**Explore the material**
a - In the forum thread on JavaScript's 'this' keyword, what is 'this' inside a function called as f() in a browser?
b - Return the lines of the records without any changes, starting with the first line of the records and stopping after the line that contains "ایگان در جریان".

**Passage for review**
——————
I've been reading through quite a few articles on the 'this' keyword when using JavaScript objects and I'm still somewhat confused. I'm quite happy writing object orientated Javascript and I get around the 'this' issue by referring the full object path but I don't like the fact I still find 'this' confusing.
I found a good answer here which helped me but I'm still not 100% sure. So, onto the example. The following script is linked from test.html with <script src="js/test.js"></script>
if (!nick) {
var nick = {};
}
nick.name= function(){
var helloA = 'Hello A';
console.log('1.',this, this.helloA);
var init = function(){
var helloB = 'Hello B';
console.log('2.',this, this.helloB);
}
return {
init: init
}
}();
nick.name.init();
What kind of expected to see was
1. Object {} nick.name, 'Hello A'
2. Object {} init, 'Hello B'
But what I get is this?
1. Window test.html, undefined
2. Object {} init, undefined
I think I understand some of what's happening there but I would mind if someone out there explains it to me.
Also, I'm not entirely sure why the first 'console.log' is being called at all? If I remove the call to the init function //nick.name.init() firebug still outputs 1. Window test.html, undefined. Why is that? Why does nick.name() get called by the window object when the html page loads?
Many thanks
Also, I'm not entirely sure why the first 'console.log' is being called at all?
nick.name = function(){
// ...
}();
Here you define a function, call it immediately (hence ()) and assign its return value ({init: init}) to nick.name
So the execution is:
Create a variable called nick if there isn't one with a non-falsey value already
Create an anonymous function that…
Creates a variable called helloA in its own scope
Outputs data using console.log containing "1" (as is), this (the window because the function is executing in the global context instead of as a method), and this.helloA (window.helloA, which doesn't exist.
Defines a function called init
Returns an object which gets assigned to nick.name
Then you call nick.name.init() which executes the init function in the context of name.
This defines helloB
Then it console.logs with "2" (as is), this (name), and this.helloB (nick.name.helloB - which doesn't exist)
So the first output you get is from console.log('1.',this, this.helloA);
I think your main problem is that you are confusing this.foo (properties on the object on which a method is being called) with variable scope (variables available to a function)
It's much simpler if you think about this as a function, not as a variable. Essentially, this is a function which returns current "execution context", that is, the object the current function was "applied" to. For example, consider the following
function t() { console.log(this)}
this will return very different results depending upon how you call it
t() // print window
bar = { func: t }
bar.func() // print bar
foo = { x: 123 }
t.apply(foo) // print foo
this is defined on a per-function basis when the function call is made. When you call a function as o.f(), this will be o within the function, and when you call it as f(), this will be the global object (for browsers, this is the window).
You wrote nick.name = function(){...}(); and the right-hand part is of the form f(), hence the Window.
var foo = bar; defines a local variable. It may not be accessed as this.foo (well, except when you're at global scope, but that's silly). To define a member, you usually write this.foo = bar; instead.
This is what your code does:
It creates an object and assigns to the variable nick.
It creates an anonymous function.
It calls the function (in the window scope).
It assigns the return value (an object containing the init property) to the name property of the object.
——————
(Dataset entries)

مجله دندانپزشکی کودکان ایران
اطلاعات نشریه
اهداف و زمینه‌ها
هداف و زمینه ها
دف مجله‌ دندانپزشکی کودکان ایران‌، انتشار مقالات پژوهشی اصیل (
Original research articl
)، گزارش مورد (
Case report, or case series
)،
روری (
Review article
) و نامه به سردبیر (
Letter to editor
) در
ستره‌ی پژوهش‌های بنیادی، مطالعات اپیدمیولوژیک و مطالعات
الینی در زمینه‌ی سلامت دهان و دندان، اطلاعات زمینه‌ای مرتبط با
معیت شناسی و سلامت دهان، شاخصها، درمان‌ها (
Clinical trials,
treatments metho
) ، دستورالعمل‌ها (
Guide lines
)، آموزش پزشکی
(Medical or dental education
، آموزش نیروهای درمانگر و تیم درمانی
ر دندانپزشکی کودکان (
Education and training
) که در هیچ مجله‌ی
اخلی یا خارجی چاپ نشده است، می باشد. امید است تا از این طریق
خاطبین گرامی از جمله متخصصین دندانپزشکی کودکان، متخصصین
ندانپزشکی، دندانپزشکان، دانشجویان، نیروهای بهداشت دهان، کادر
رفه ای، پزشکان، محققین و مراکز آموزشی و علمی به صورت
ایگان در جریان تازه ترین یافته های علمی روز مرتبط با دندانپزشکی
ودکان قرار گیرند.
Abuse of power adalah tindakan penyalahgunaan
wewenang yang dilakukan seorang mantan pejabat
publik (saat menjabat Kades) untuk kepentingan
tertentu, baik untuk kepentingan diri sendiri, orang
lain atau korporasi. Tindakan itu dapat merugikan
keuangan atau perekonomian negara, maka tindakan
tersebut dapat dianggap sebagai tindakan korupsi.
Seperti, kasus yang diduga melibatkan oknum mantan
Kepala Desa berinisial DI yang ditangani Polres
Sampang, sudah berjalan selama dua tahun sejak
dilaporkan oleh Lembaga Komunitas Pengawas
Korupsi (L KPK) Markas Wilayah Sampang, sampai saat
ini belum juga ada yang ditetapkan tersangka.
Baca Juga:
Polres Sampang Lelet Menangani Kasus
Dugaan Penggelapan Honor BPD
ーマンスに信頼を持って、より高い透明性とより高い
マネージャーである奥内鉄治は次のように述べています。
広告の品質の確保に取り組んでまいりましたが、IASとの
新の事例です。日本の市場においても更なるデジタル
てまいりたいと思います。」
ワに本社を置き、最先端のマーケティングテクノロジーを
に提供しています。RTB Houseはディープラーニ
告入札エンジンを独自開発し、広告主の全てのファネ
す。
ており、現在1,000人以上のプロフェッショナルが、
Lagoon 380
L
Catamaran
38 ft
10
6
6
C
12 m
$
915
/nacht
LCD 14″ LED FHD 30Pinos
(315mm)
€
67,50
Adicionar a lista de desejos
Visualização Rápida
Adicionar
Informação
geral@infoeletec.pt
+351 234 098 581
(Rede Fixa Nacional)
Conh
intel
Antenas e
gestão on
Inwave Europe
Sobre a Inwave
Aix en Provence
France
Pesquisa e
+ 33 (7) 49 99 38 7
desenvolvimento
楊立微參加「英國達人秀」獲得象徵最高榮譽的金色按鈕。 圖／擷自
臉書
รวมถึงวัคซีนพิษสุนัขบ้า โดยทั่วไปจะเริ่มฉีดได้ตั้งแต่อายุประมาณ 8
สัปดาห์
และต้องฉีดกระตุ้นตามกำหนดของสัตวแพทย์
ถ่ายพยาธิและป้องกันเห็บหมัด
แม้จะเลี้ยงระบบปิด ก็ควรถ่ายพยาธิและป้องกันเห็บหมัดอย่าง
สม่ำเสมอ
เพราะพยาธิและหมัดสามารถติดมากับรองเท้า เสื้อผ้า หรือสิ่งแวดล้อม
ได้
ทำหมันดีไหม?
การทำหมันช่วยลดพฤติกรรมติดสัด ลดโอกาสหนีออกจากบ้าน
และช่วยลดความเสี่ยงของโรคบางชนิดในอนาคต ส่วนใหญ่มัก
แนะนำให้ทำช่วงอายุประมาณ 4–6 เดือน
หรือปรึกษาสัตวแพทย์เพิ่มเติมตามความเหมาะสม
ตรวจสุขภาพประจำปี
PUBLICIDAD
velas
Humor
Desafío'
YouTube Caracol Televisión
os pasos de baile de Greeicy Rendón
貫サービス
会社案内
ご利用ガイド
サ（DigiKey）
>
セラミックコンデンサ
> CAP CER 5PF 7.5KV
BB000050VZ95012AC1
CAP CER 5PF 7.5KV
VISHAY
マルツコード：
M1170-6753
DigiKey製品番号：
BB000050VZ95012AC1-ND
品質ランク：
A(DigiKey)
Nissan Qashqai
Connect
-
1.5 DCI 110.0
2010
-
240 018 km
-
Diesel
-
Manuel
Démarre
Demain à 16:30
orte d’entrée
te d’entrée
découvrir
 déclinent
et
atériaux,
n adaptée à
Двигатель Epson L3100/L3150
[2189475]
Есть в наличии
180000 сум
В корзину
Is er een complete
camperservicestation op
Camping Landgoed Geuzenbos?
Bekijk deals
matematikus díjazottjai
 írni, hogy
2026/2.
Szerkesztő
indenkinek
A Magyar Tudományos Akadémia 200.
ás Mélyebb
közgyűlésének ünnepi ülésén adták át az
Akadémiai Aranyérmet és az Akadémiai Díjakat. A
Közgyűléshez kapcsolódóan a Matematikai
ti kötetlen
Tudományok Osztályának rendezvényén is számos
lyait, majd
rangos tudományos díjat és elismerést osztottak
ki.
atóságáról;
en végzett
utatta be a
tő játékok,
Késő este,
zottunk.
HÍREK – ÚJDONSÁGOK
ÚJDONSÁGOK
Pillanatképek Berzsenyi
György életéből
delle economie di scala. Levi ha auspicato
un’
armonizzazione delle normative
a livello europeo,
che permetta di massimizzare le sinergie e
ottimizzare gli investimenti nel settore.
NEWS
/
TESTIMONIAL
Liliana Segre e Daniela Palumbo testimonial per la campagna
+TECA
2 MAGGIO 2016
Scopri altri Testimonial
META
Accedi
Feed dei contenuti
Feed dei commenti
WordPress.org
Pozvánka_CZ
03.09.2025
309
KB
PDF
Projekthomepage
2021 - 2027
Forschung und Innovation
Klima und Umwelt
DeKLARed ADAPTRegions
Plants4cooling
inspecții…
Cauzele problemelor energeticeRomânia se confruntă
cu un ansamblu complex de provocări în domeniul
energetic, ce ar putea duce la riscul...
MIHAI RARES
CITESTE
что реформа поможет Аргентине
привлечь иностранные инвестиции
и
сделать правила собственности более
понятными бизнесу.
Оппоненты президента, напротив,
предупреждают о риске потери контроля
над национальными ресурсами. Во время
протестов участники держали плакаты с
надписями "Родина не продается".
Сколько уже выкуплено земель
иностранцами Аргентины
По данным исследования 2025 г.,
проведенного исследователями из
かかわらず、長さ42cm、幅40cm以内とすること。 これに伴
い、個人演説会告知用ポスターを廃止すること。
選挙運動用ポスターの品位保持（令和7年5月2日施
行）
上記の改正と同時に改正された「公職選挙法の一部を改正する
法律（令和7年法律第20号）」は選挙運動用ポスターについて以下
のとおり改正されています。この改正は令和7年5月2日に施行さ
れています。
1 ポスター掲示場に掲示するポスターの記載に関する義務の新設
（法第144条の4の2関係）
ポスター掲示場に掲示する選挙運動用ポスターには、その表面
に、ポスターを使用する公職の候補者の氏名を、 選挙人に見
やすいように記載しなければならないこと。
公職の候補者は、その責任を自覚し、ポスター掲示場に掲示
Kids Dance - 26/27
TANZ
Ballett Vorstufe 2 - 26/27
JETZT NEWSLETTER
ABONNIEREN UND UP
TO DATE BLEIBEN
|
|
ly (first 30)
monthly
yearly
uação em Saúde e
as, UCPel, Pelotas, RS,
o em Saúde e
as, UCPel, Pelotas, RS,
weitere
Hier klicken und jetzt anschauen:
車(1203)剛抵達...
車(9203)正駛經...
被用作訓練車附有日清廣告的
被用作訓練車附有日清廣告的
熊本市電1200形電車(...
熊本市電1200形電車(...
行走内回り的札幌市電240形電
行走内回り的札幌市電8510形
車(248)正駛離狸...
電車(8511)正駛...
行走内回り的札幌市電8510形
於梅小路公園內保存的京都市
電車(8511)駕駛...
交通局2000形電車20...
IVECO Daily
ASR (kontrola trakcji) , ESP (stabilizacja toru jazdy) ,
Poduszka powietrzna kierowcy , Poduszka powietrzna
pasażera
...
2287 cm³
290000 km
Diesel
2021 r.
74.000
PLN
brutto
——————
**Solutions**
a - It is the global object, which in browsers is the window.

b -
مجله دندانپزشکی کودکان ایران
اطلاعات نشریه
اهداف و زمینه‌ها
هداف و زمینه ها
دف مجله‌ دندانپزشکی کودکان ایران‌، انتشار مقالات پژوهشی اصیل (
Original research articl
)، گزارش مورد (
Case report, or case series
)،
روری (
Review article
) و نامه به سردبیر (
Letter to editor
) در
ستره‌ی پژوهش‌های بنیادی، مطالعات اپیدمیولوژیک و مطالعات
الینی در زمینه‌ی سلامت دهان و دندان، اطلاعات زمینه‌ای مرتبط با
معیت شناسی و سلامت دهان، شاخصها، درمان‌ها (
Clinical trials,
treatments metho
) ، دستورالعمل‌ها (
Guide lines
)، آموزش پزشکی
(Medical or dental education
، آموزش نیروهای درمانگر و تیم درمانی
ر دندانپزشکی کودکان (
Education and training
) که در هیچ مجله‌ی
اخلی یا خارجی چاپ نشده است، می باشد. امید است تا از این طریق
خاطبین گرامی از جمله متخصصین دندانپزشکی کودکان، متخصصین
ندانپزشکی، دندانپزشکان، دانشجویان، نیروهای بهداشت دهان، کادر
رفه ای، پزشکان، محققین و مراکز آموزشی و علمی به صورت
ایگان در جریان تازه ترین یافته های علمی روز مرتبط با دندانپزشکی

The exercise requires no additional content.